7. But of course you can define your own parity for doubles with a given precision (!), by simply considering only the first decimal value for example.

8. Only integers can have parity, regardless of whether the number can be represented as an integer without loss of precision. even the element 2.0 is nto even because it is by definition not an integer, but a double. parity only has meaning in the context of interger arithmetic. Its like saying whats the remainder of 5.7 divided by 3.14.

9. Its like saying whats the remainder of 5.7 divided by 3.14.
2.56? What's wrong with that?

Only integers can have parity, regardless of whether the number can be represented as an integer without loss of precision.
What I meant is they can be converted to integers and then have their parity checked.

10. Originally Posted by abachler
Only integers can have parity, regardless of whether the number can be represented as an integer without loss of precision. even the element 2.0 is nto even because it is by definition not an integer, but a double. parity only has meaning in the context of interger arithmetic.

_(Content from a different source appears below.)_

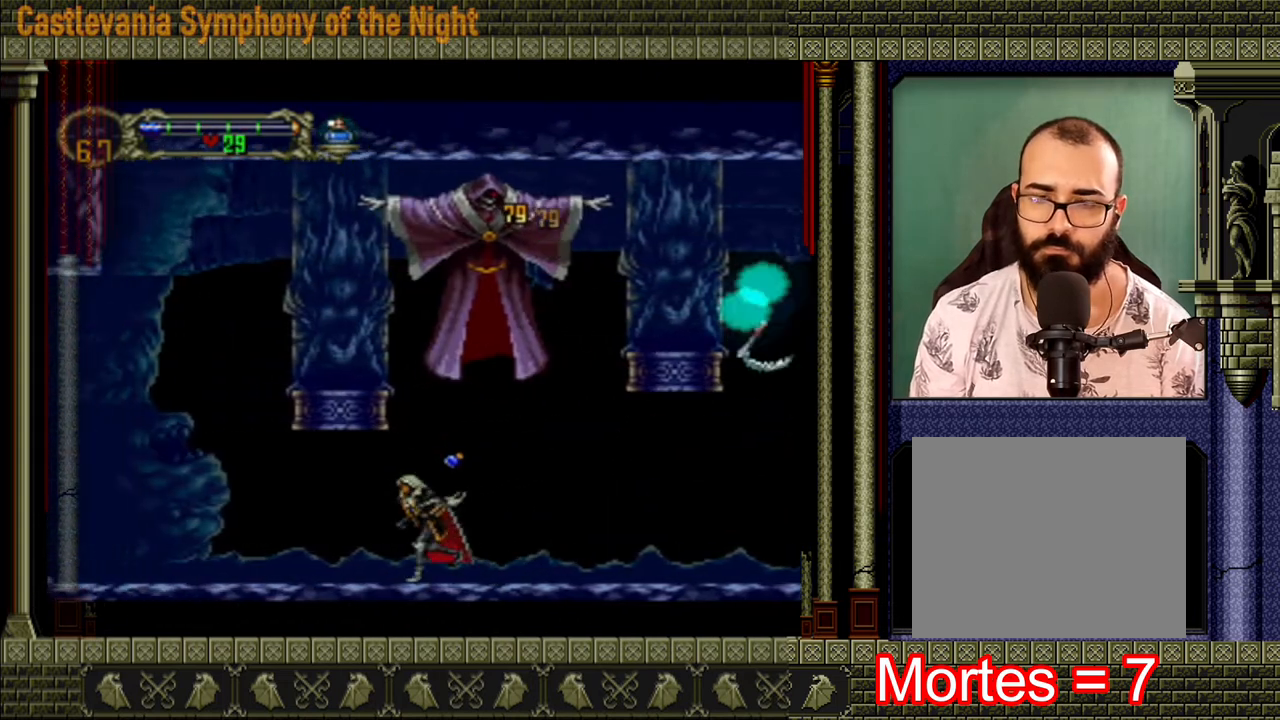
{"buttons": ["START"], "left_stick": "center", "right_stick": "center", "events": [[160, "left_stick", "right"], [400, "START", "down"], [440, "left_stick", "center"]]}
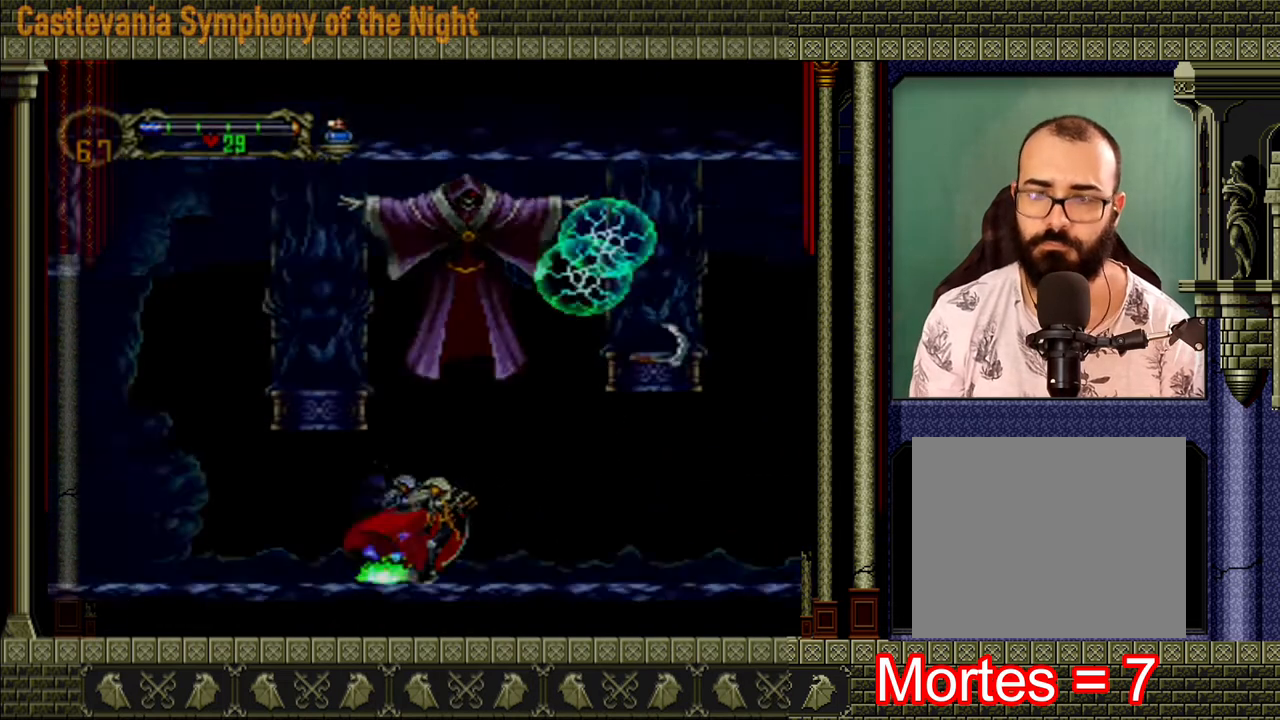
{"buttons": ["A"], "left_stick": "center", "right_stick": "center", "events": [[40, "START", "up"], [480, "A", "down"]]}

Its like saying whats the remainder of 5.7 divided by 3.14.
By that logic int(2) is not an integer either, because int has finite bounds. The type the programmer uses to encode a number need not relate to the type of number it represents.

As for the mathematics, I'm pretty sure that integers are defined to be a subset of reals. As such 2.0, which represents a real number, is equal to 2 the integer. But regardless of the formal semantics, there is something particular that the OP wants to do. Even if it is technically incorrect to describe the process as finding the even numbers doesn't change what the OP wants to do.